Gittiler. Kabul etmedik gidişleri. Varken bile yaşayamadık korkudan onları. Bir gün giderler diye doya doya sevemedik. Gittiler, unutamadık, unutmanın bizde açacağı yaralardan korktuk. Çünkü biz o acıyı yaşamadık, kaçtık. Sonra her yer o acıyla doldu. Oysa o gün bilseydim bunu neler olurdu? Tek istediğim dizine uzanıp ağlamaktı. Ayaklarına kapanıp gitme demekti. Ama gitmişti çoktan. Yine de severim, gitme deseydim olmaz mıydı? Af dilesin istedin, dilemedi. Özür bile dilemedi. Bu korkmak, bu belirsizlik, bu net olmayış bizi perişan etti. Bu yüzden hayaller alemi toplandı ve bizi dünya acı çekme şampiyonu ilan etti…

 

“Huup. İki şişeye devrildin lan.”

“Dalmışım Mülayim abi.”

“Ulan sen normal değilsin, sırıtıp duruyorsun, ürkütme beni.”

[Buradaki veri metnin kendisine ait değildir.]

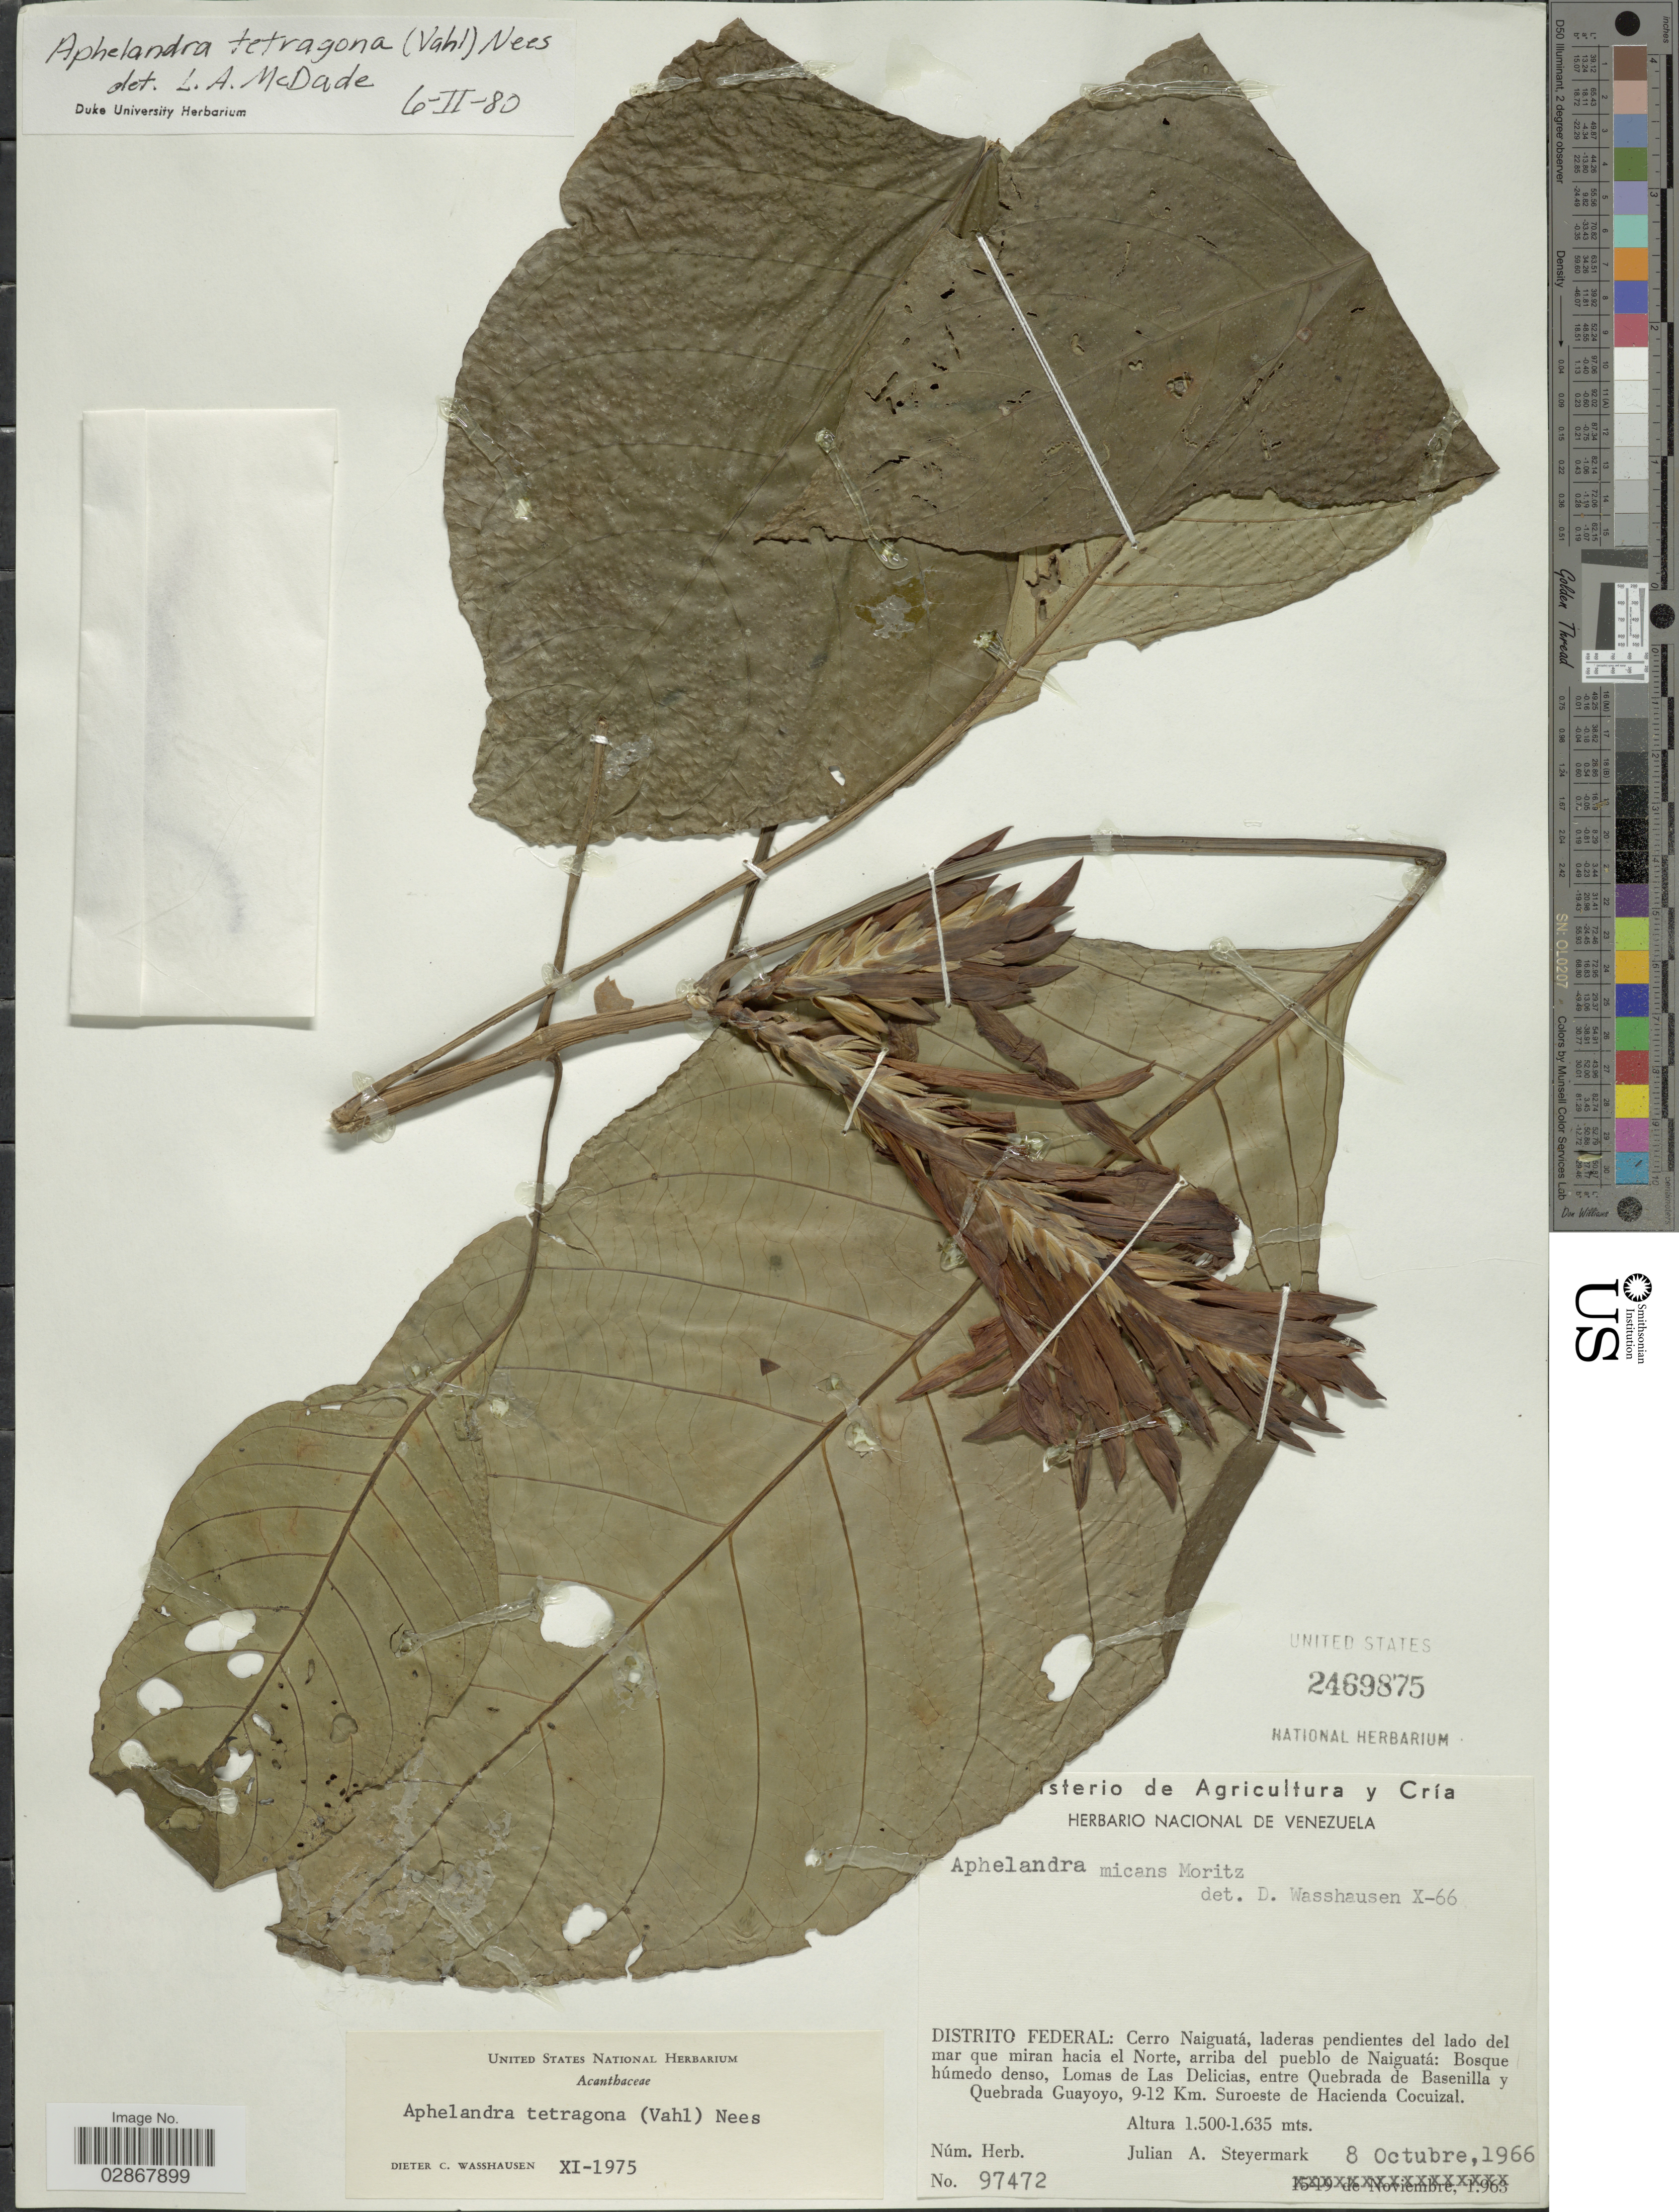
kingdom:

“Sızmadım abi, içime çekildim bir toplantı vardı.”

“Ne düşünüyorsun böyle sen, kendi aleminde yok oluyorsun oğlum! İki muhabbet etmemiş olsak meczup diyeceğim sana.”

“Bir banka oturdum, orada gidenleri düşündüm. Burada çok ses vardı.”

“Ulan hergele, kafanda yaşıyorsun.”

“Gerçekler acı. Gerçi benim hayallerim de acı Mülayim abi.”

“Çok kafa açıyorsun Hüsnü. Bir daha karşıma oturma. Git maman olacak Erika’ya takıl.”

“Küsüz.”

“Siktir lan, seni soruyor her gün.”

“Kafamda küsmüşüm o zaman ona.”

“Ne yaptı ki?”

“Bir şey yapmadı, kafamda bir şey yapmıştır.”

“Burası beni baydı Mülayim abi, gidiyorum. Çok ses var. Evde kutlama yapacağız.”

 

Nasıl kapılıyoruz Olvido? Olduğumuz yerde uçup gidiyoruz. Bu durum hayra alamet değil. Hayal içinde hayal görürken hangi gerçeğe uyandığımızı bilmiyoruz. Gidelim. Gidelim.